Le résultat est une agression visuelle sans précédent. Près de 90 % de son corps, incluant son visage, sa poitrine et ses fesses, finit par disparaître sous l’encre. Au total, le prénom « Hans » est inscrit plus de 250 fois, faisant de la quinquagénaire la « propriété » gravée d’un bourreau.
- Emprise totale : Joke vivait dans une peur constante, incapable de se défendre face aux intimidations.
- Addiction forcée : Pour supporter la douleur physique et morale, elle s’était réfugiée dans l’alcool et les médicaments.
- Visage marqué : Une large partie de ses traits était masquée par le nom de son agresseur.

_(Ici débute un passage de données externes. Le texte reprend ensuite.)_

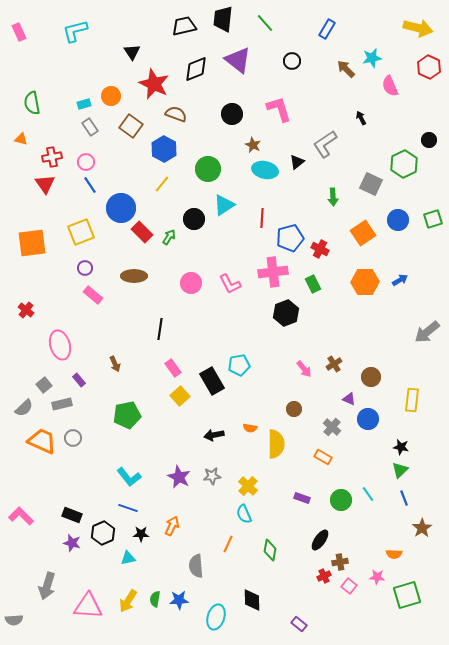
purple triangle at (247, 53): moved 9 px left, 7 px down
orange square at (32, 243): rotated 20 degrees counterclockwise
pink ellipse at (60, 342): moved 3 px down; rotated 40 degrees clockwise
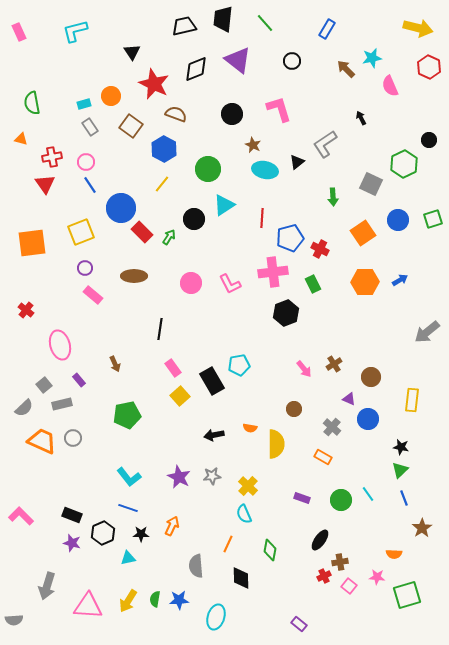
black diamond at (252, 600): moved 11 px left, 22 px up
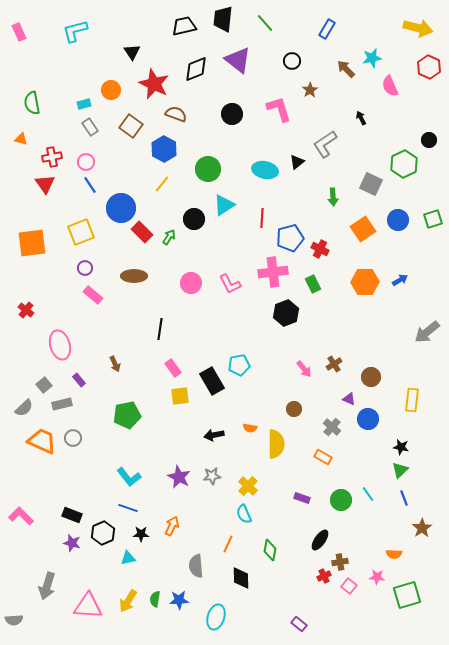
orange circle at (111, 96): moved 6 px up
brown star at (253, 145): moved 57 px right, 55 px up; rotated 14 degrees clockwise
orange square at (363, 233): moved 4 px up
yellow square at (180, 396): rotated 36 degrees clockwise
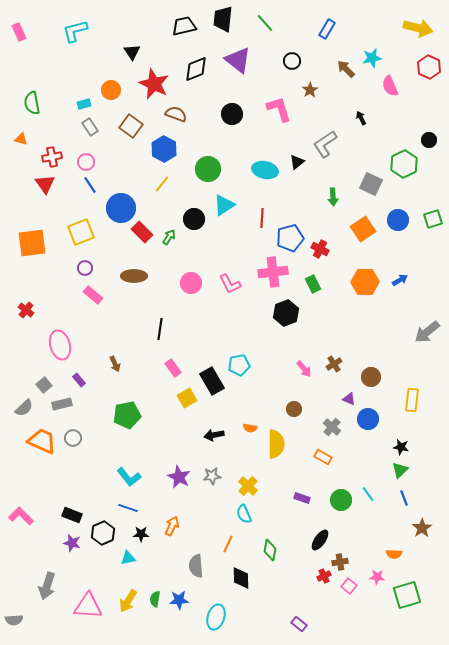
yellow square at (180, 396): moved 7 px right, 2 px down; rotated 24 degrees counterclockwise
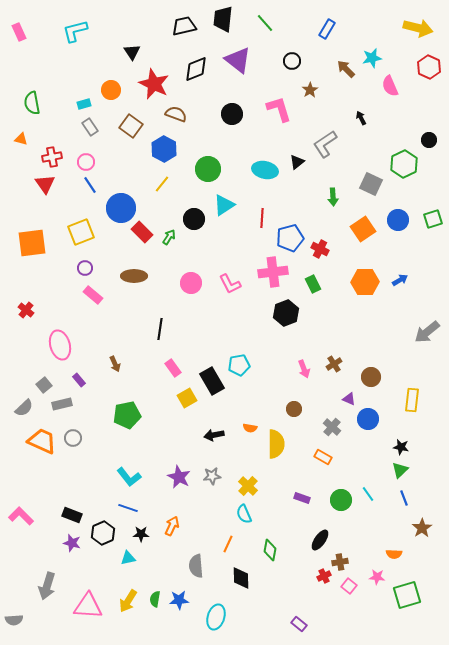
pink arrow at (304, 369): rotated 18 degrees clockwise
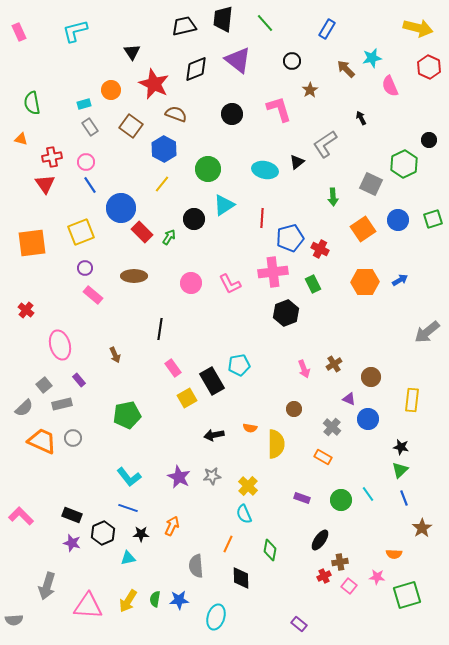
brown arrow at (115, 364): moved 9 px up
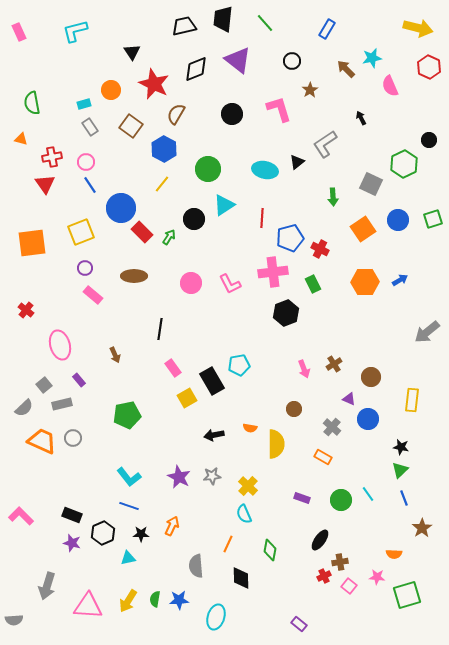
brown semicircle at (176, 114): rotated 80 degrees counterclockwise
blue line at (128, 508): moved 1 px right, 2 px up
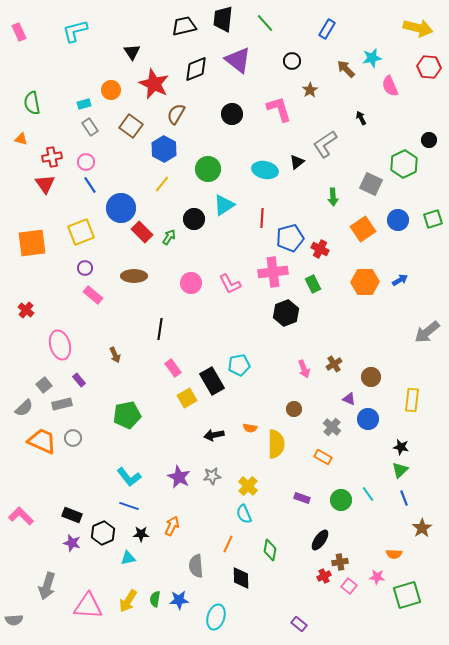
red hexagon at (429, 67): rotated 20 degrees counterclockwise
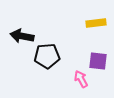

« Je ne savais plus où donner de la tête… le nom de son ex-compagnon était partout », confie Andy Han, le spécialiste du détatouage qui a pris en charge Joke à Rotterdam.
Le prix de la liberté : un combat à 30 000 euros
Si Hans a utilisé une machine à bas coût pour détruire la peau de Joke, le chemin inverse est un gouffre financier. Selon les experts de la fondation Spijt van Tattoo (Le regret du tatouage), retirer un dessin au laser coûte environ dix fois plus cher que sa réalisation.
Pour Joke, la facture totale de sa reconstruction est estimée à 30 000 euros. Face à cette somme astronomique, une campagne de financement participatif a été lancée sur GoFundMe. La solidarité a été immédiate : en quelques jours seulement, plus de 21 000 euros ont été récoltés pour permettre à Joke de « faire table rase du passé ».
Une « épidémie » de tatouages sous contrainte
Joke n’est malheureusement pas un cas isolé. En devenant l’égérie de cette campagne lancée ce 6 avril 2026, elle met en lumière un phénomène de société largement occulté aux Pays-Bas. On compte plus de 350 femmes sur liste d’attente, toutes victimes de tatouages réalisés sous la pression ou la manipulation émotionnelle.
- La justice hésite : L’ex-compagnon affirme que Joke était consentante, un argument classique dans les dossiers d’emprise.
- Qualification pénale : Le parquet de Rotterdam précise que tatouer sous la contrainte peut être puni comme des « lésions corporelles graves » ou des « coups et blessures ».
- Séquelles invisibles : Si le laser efface l’encre, le traumatisme psychologique reste, lui, profondément ancré.
« Quand on est profondément touché, on peut aussi se relever. Si j’y arrive, quelqu’un d’autre peut y arriver aussi », témoigne Joke avec force.